The drawback of your algorithm is that even on GPU it runs on a single-core.
In order to understand how to design algorithms on Nvidia GPGPU I recommend to look at :
the CUDA C Programming guide and to the numba documentation to apply the code in python.
Moreover to understand what's wrong with your code, I recommend to use Nvidia profiler.
The following parts of the answer will explained how to apply the basics on your example.
Run multiples threads
To improve performances, you will first need to launch multiples threads that can run in parallel, CUDA handle threads as follow:
Threads are grouped into blocs of n threads (n < 1024)
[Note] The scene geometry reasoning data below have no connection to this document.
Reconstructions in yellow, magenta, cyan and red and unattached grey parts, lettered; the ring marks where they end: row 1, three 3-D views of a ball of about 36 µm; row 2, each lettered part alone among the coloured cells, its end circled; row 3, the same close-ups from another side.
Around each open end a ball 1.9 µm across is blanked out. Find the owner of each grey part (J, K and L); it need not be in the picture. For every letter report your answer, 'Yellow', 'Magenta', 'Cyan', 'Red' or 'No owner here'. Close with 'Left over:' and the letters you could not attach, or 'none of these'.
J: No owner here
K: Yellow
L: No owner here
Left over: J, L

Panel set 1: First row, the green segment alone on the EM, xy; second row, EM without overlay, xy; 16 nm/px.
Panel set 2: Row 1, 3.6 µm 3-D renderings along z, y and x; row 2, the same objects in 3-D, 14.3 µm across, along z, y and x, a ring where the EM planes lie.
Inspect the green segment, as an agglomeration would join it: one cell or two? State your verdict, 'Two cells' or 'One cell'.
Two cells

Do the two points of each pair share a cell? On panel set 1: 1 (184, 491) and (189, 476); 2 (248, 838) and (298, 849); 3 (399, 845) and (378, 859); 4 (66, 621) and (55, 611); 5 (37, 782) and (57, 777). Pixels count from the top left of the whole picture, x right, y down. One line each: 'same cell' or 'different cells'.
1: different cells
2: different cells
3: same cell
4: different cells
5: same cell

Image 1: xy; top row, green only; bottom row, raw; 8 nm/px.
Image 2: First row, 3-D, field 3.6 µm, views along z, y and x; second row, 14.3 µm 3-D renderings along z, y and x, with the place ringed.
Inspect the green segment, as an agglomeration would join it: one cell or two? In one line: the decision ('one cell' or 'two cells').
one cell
Each thread withing the same bloc can be synchronized and have access to a (fast) common memory space called "shared memory".
You can run multiples blocs in parallel in a "grid" but you will lose the synchronization mechanism.
The syntax to run multiples threads is the following:
fftbench[griddim, blockdim](y1, False, FT1)
to simplify, I will use only one bloc of size 256:
fftbench[1, 256](y1, False, FT1)
Memory
To improve GPU performances it's important to look where the data will be stored, their is three main spaces:
global memory: it's the "RAM" of your GPU, it's slow and have a high latency, this is where all your array are placed when you send them to the GPU.
shared memory: it's a little fast access memory, all the thread of a bloc have access to the same shared memory.
local memory: physically it's the same that global memory, but each thread access its own local memory.
Typically, if you use multiples times the sames data, you should try store them in shared memory to prevent latency from the global memory.
In your code, you can store exptable in shared memory:
exptable = cuda.shared.array(1024, dtype=complex128)
and if n is not too big, you may want to use a working instead of using out:
working = cuda.shared.array(256, dtype=complex128)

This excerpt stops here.